In Daisetsuzan National Park in Hokkaido, take to a canoe to enjoy the misty morning hours on Lake Shikaribetsu, or catch the first ropeway of the day up Mount Kurodake for an unrivaled view of the Daisetsuzan mountain range. You may even witness a "sea of clouds" from above, depending on the season. From June to October, layers of unbroken clouds often cover Lake Kussharo and Lake Mashu in Akan-Mashu National Park, truly a sight to behold while watching the sunrise.

Sunrise from Tatamidaira in Chubusangaku National Park

Take a rejuvenating morning walk through the forest in Shikotsu-Toya National park to spot birds, unique trees and flowers, and Hokkaido wildlife, including squirrels and deer. Try a morning hike in Kamikochi in Chubusangaku National Park to feel the cool morning air and hear birds singing in the forest. 

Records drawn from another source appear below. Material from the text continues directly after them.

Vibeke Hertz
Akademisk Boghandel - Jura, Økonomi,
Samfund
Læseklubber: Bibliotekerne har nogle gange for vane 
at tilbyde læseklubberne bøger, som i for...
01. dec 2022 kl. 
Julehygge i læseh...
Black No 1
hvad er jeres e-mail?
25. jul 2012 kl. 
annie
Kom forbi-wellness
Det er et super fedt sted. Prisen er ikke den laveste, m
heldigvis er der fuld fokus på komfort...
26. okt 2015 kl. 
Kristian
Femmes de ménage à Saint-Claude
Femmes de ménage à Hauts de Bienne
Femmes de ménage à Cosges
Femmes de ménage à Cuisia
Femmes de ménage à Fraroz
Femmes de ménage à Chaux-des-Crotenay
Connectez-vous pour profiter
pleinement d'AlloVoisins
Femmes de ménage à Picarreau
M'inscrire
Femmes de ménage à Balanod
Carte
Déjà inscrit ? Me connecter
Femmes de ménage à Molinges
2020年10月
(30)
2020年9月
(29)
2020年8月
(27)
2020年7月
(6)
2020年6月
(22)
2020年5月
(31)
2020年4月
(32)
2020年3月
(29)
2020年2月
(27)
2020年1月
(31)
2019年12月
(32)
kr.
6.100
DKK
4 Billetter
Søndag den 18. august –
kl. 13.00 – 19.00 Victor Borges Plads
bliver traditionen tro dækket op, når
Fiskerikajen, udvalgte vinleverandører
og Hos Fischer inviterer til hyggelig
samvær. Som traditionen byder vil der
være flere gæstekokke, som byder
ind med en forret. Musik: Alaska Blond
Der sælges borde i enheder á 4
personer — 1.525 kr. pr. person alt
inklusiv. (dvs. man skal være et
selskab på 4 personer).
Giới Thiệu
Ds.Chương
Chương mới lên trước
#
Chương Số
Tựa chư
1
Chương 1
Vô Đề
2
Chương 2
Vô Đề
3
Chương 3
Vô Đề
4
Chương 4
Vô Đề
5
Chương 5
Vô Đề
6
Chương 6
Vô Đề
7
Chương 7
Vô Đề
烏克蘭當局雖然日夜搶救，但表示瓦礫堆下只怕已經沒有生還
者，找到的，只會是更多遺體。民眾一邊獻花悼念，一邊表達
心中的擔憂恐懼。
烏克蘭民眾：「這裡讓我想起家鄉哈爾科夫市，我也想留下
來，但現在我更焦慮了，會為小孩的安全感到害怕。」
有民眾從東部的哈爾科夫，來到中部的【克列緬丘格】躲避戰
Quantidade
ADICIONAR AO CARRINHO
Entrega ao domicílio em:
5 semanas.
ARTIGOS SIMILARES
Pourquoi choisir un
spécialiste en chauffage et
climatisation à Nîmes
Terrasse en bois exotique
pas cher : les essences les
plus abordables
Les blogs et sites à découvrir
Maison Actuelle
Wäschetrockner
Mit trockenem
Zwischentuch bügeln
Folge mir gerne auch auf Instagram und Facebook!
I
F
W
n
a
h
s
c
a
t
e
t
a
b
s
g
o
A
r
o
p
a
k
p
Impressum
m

To experience culture in the parks, visitors can participate in morning prayers at a shukubo pilgrim's lodge in Bandai-Asahi National Park or the early morning rituals at Miho Shrine in Daisen Oki National Park. 

Morning yoga classes overlooking the ocean are offered in northeast Honshu's Sanriku-Fukko National Park or Kyushu's Aso-Kuju National Park. You can also opt for a hot air balloon ride for spectacular morning vistas over the Aso Caldera.

Of course, the most iconic sunrise of all is in Fuji-Hakone-Izu National Park. During the climbing season, you can make your way to the peak just in time to watch dawn breaking from the highest point in Japan.